START Provided data

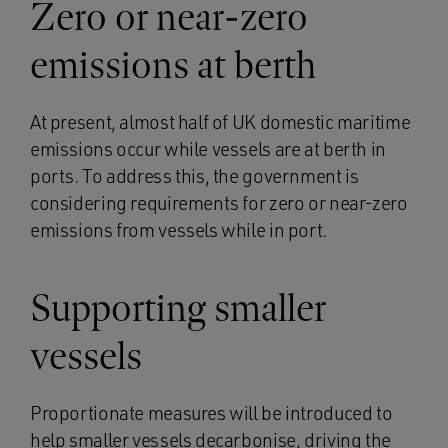
Zero or near-zero
emissions at berth
At present, almost half of UK domestic maritime
emissions occur while vessels are at berth in
ports. To address this, the government is
considering requirements for zero or near-zero
emissions from vessels while in port.
Supporting smaller
vessels
Proportionate measures will be introduced to
help smaller vessels decarbonise, driving the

END Provided data

* Task description:
Line by line, restate the data above exactly as it stands, minus the pictures.

* Result:
Zero or near-zero
emissions at berth
At present, almost half of UK domestic maritime
emissions occur while vessels are at berth in
ports. To address this, the government is
considering requirements for zero or near-zero
emissions from vessels while in port.
Supporting smaller
vessels
Proportionate measures will be introduced to
help smaller vessels decarbonise, driving the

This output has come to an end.